The fund, exclusive to Coutts, the bank behind our investment offering, accesses over 15 ‘liquid alternative’ strategies to diversify our customers’ holdings beyond traditional bonds.

It focuses on areas with low sensitivity to traditional stocks and bonds, and aims to generate stable returns regardless of whether those markets rise or fall. Liquid alternative strategies adopt a range of techniques and financial instruments such as short-selling – a strategy that aims to benefit when an asset's price drops.

Coutts set up the fund as part of a strategic relationship with J.P. Morgan Asset Management – a business with 30 years’ experience of this type of investing. It’s been added to Coutts’ Defensive, Cautious and Balanced managed funds.

The value of investments, and the income from them, can go down as well as up and you may not get back what you put in. You should continue to hold cash for your short-term needs.

A more stable type of return

Fahad Kamal, Chief Investment Officer, Coutts, says: “This is about trying to generate a different, more stable type of return for our clients, helping cushion their investments from the worst of any volatility. While we continue to hold bonds to help diversify our investments, this fund lets us take that diversification to the next level.”    

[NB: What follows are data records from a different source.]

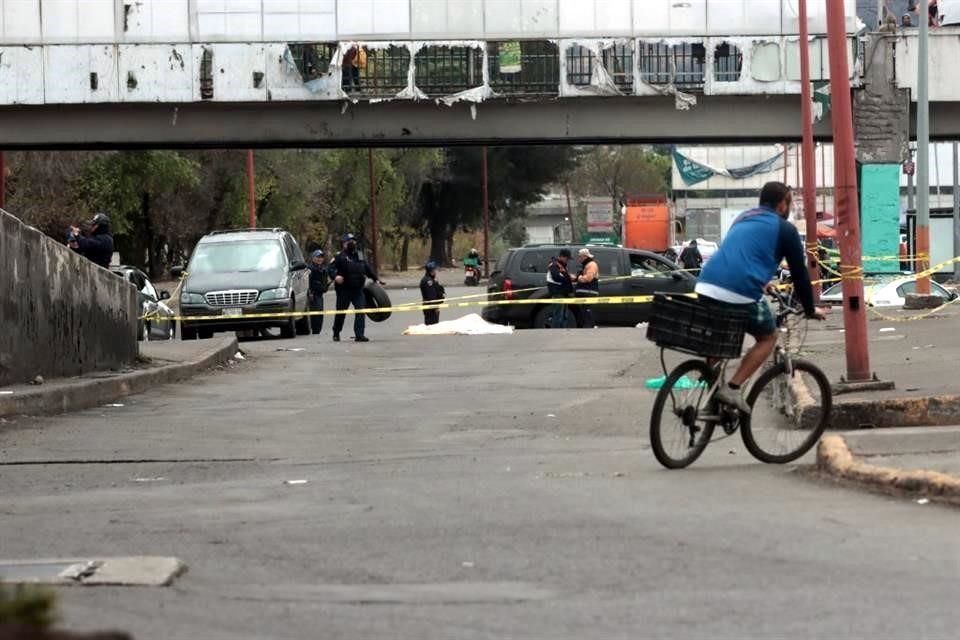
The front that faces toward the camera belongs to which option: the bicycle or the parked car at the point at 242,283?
the parked car

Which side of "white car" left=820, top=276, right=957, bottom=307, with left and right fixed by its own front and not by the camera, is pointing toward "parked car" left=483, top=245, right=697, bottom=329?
front

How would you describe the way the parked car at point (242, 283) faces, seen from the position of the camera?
facing the viewer

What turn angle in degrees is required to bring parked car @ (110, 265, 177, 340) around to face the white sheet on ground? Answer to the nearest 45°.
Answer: approximately 45° to its left

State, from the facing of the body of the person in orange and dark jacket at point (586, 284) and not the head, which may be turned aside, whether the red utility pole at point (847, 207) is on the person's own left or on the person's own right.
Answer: on the person's own left

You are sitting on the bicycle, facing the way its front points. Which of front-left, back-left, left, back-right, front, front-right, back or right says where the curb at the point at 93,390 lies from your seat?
left

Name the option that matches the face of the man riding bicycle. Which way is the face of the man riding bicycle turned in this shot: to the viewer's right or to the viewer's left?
to the viewer's right

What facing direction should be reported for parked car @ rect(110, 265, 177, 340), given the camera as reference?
facing the viewer and to the right of the viewer

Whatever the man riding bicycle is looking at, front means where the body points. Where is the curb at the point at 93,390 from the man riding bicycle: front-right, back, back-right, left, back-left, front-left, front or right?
left

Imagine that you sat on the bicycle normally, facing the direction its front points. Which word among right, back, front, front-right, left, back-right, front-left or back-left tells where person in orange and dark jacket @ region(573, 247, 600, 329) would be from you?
front-left

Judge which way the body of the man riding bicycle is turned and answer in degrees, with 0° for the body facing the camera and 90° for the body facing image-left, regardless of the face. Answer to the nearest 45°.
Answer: approximately 225°

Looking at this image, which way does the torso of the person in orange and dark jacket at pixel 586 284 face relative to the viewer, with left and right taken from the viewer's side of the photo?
facing to the left of the viewer

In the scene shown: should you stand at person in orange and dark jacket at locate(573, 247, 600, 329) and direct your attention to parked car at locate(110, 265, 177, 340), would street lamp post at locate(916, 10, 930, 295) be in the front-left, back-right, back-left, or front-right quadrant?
back-right
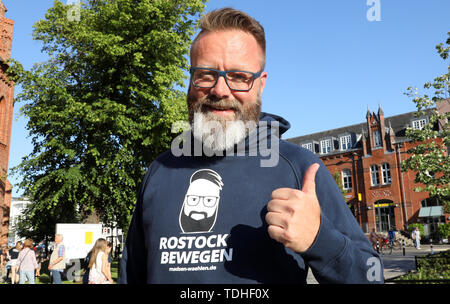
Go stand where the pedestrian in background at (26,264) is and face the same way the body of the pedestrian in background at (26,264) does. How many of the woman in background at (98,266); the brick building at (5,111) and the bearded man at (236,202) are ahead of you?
1
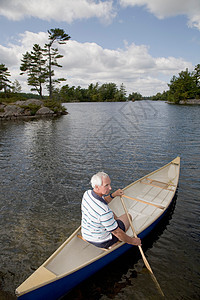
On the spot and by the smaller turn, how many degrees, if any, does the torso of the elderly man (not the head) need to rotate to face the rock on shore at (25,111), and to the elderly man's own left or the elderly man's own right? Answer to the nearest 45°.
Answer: approximately 90° to the elderly man's own left

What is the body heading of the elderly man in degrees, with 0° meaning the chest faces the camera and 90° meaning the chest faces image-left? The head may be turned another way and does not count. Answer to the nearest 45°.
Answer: approximately 225°
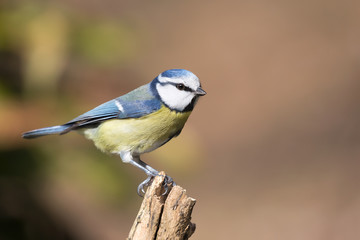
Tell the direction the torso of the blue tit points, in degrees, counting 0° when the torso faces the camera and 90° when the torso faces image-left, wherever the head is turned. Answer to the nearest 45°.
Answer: approximately 270°
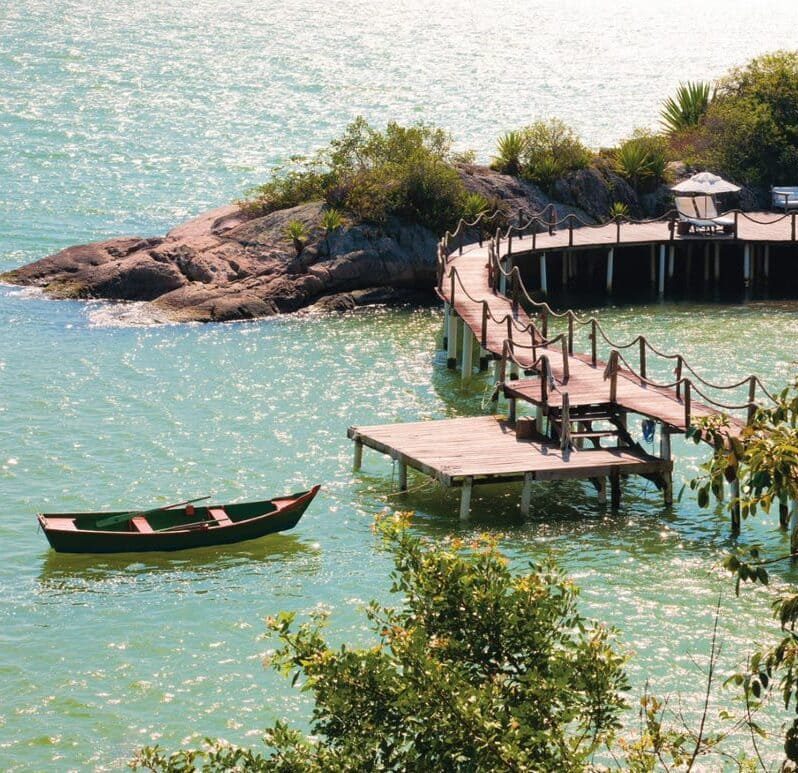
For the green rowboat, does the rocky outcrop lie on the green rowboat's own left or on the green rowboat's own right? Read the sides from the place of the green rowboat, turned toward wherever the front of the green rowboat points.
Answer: on the green rowboat's own left

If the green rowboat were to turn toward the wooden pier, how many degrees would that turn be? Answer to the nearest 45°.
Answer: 0° — it already faces it

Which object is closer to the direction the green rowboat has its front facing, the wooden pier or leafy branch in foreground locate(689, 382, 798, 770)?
the wooden pier

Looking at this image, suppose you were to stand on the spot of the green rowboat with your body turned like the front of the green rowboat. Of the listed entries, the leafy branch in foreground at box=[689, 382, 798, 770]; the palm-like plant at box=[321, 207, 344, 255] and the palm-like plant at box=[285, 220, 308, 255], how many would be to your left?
2

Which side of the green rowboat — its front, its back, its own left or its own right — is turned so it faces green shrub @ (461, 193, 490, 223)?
left

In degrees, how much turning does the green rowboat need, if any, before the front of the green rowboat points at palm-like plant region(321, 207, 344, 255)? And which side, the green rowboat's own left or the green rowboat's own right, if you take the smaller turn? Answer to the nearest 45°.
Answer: approximately 90° to the green rowboat's own left

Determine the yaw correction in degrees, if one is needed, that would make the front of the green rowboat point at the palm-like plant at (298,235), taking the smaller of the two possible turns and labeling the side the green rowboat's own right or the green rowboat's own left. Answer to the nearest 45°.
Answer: approximately 90° to the green rowboat's own left

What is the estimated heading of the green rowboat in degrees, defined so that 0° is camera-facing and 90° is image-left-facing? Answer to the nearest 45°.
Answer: approximately 270°

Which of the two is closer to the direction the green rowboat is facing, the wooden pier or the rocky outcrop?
the wooden pier

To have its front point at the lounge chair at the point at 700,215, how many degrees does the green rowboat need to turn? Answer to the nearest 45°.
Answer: approximately 45° to its left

Fahad says Coutts introduced the fund because, in recent times, stocks and bonds have been more highly correlated to each other than usual.

“Traditionally, investors have been able to use stocks and bonds to off-set one another,” he explains. “Either markets are strong and stocks do well, or times are tougher, central banks cut interest rates, and bonds do well.

“But today we have challenges around high inflation as well as geopolitical issues – challenges that could potentially cause both bonds and stocks to fall at the same time.”

He adds, “Although that’s not something we currently expect, we need to be prepared for the possibility. We need a new buffer, and that's where this fund comes in – something that aims to operate outside the traditional tide of stocks and bonds.”